START Document extract
Sometimes you just have to take a leap of faith and know that you have prepared enough to handle whatever comes your way. We are so used to having our needs met instantly; we are uncomfortable with the idea of going without. Here was an example of me not heeding this advice.
Sometimes you just have to take a leap of faith and know that you have prepared enough to handle whatever comes your way. We are so used to having our needs met instantly; we are uncomfortable with the idea of going without.
Shadow Lake and Our First Night
Deciding we were as ready as we were going to be, we asked a woman getting out her car with her family to take our picture and then headed the 1.3 miles down to the Sunrise camp. The trail was crowded with folks both coming and going, dusty and wide.
After .5 miles, you see a junction to the left indicating where we would be coming up from White River and Summerland in a week as we finished our journey. We had Mt. Rainier for a backdrop as we made the .8 miles down to camp from there, arriving in just 45 minutes.
Being so close to the parking lot, there were bear boxes and an outhouse along with the campsites hidden in the trees next to Shadow Lake. This area intersects with the Burroughs Mountain trail, as well, and many people had hiked down from the parking lot to enjoy the lake. After setting up camp, I walked down to the water to a scene similar to a day at the beach.
The lake was populated with 20-somethings opening cans of beer they brought in their packs, families carrying coolers, the chatter of different languages, and children wading and swimming to cool off from the heat. I sure was glad I brought water with me. I sat and watched tourists and hikers filter in and out for a while, then filled a water bottle so I could wash my feet later and headed back up to camp.
Dinner on Second Burroughs
Around 5pm, Steve, who has hiked in this area before, said we should hike up the Burroughs Mountain Trail and check it out. I grabbed dinner and we started up to see how far we would get before we ran out of daylight (we brought our headlamps just in case).
Several groups of parents with young children passed us coming down, reporting mountain goats up ahead. Stopping briefly at First Burroughs, where we could see them off in the distance under the trail to the Mt. Fremont lookout, we carried on to Second Burroughs for higher views.
Finding the rock bench shelter off to the side of the trail empty when we got there, we sat for dinner and fought off the local wildlife that have clearly become adapted to edible scraps given intentionally or left behind unintentionally at this popular stop for snacking.
Approaching the crest, I had disturbed a little guy vying for a dusty red gummy bear no doubt dropped by a distracted child. Momma chipmunk looked on with pride as her two little ones brazenly darted up to us looking for handouts or unattended nibbles. Sorry Momma, your babies won’t get any food from me.
The wind began to pick up and I decided to save Third Burroughs for another day and we headed back down towards camp. We could see the path of the Wonderland Trail to the left that we would be following tomorrow as we started our counterclockwise journey in earnest around the mountain.
The mountain goats we had seen earlier had moved up and nestled on First Burroughs but pictures would have meant walking on “Meadow Restoration” so we left them to their late evening gathering as we passed by Frozen Lake.
END Document extract
START Information
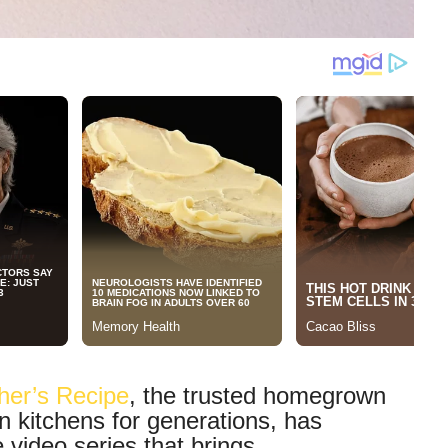
her’s Recipe
, the trusted homegrown
n kitchens for generations, has
e video series that brings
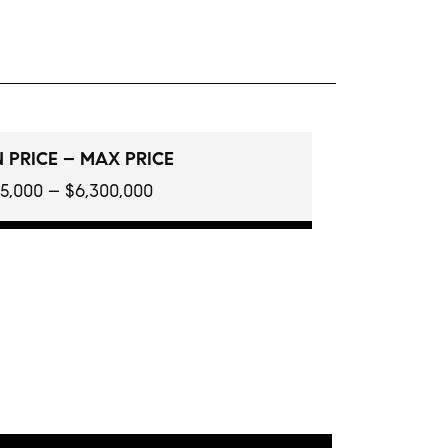
 PRICE – MAX PRICE
5,000 – $6,300,000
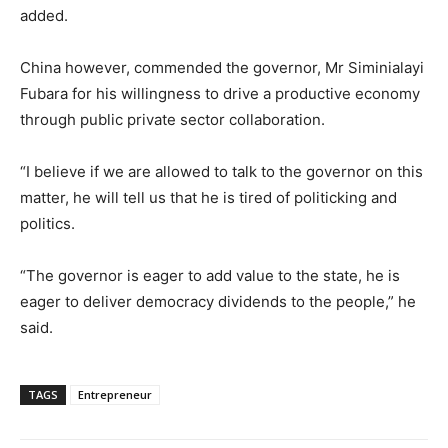
added.
China however, commended the governor, Mr Siminialayi
Fubara for his willingness to drive a productive economy
through public private sector collaboration.
“I believe if we are allowed to talk to the governor on this
matter, he will tell us that he is tired of politicking and
politics.
“The governor is eager to add value to the state, he is
eager to deliver democracy dividends to the people,” he
said.
TAGS
Entrepreneur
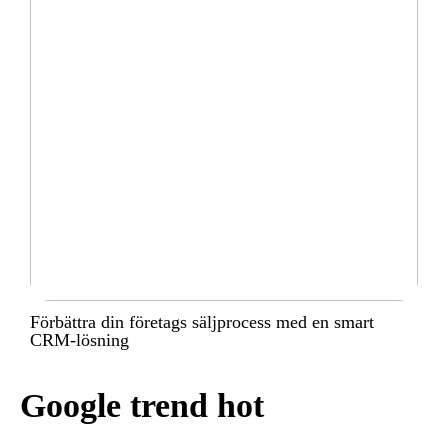
Förbättra din företags säljprocess med en smart
CRM-lösning
Google trend hot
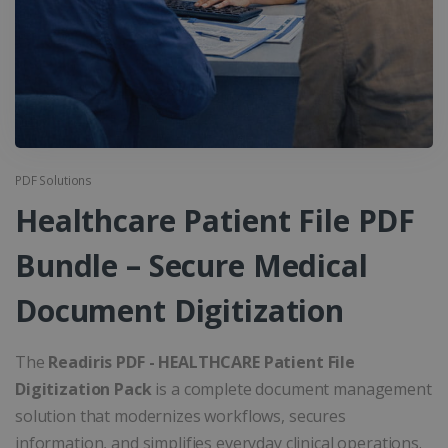
PDF Solutions
Healthcare Patient File PDF
Bundle – Secure Medical
Document Digitization
The
Readiris PDF - HEALTHCARE Patient File
Digitization Pack
is a complete document management
solution that modernizes workflows, secures
information, and simplifies everyday clinical operations.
END Information
_Required tasks_:
a) Answer these questions about the hiking account:
(i) How far did the hikers walk down to the Sunrise camp?
(ii) At about what time did Steve suggest hiking up the Burroughs Mountain Trail?
(iii) Which of the Burroughs did the writer leave for another day?
b) Copy the listing from the line containing "Förbättra din företags" through the end of the listing, substituting "processes" for "workflows" and leaving everything else unchanged. Leave the pictures out.

_Answer list_:
a)
(i) 1.3 miles
(ii) Around 5pm
(iii) Third Burroughs

b)
Förbättra din företags säljprocess med en smart
CRM-lösning
Google trend hot
PDF Solutions
Healthcare Patient File PDF
Bundle – Secure Medical
Document Digitization
The
Readiris PDF - HEALTHCARE Patient File
Digitization Pack
is a complete document management
solution that modernizes processes, secures
information, and simplifies everyday clinical operations.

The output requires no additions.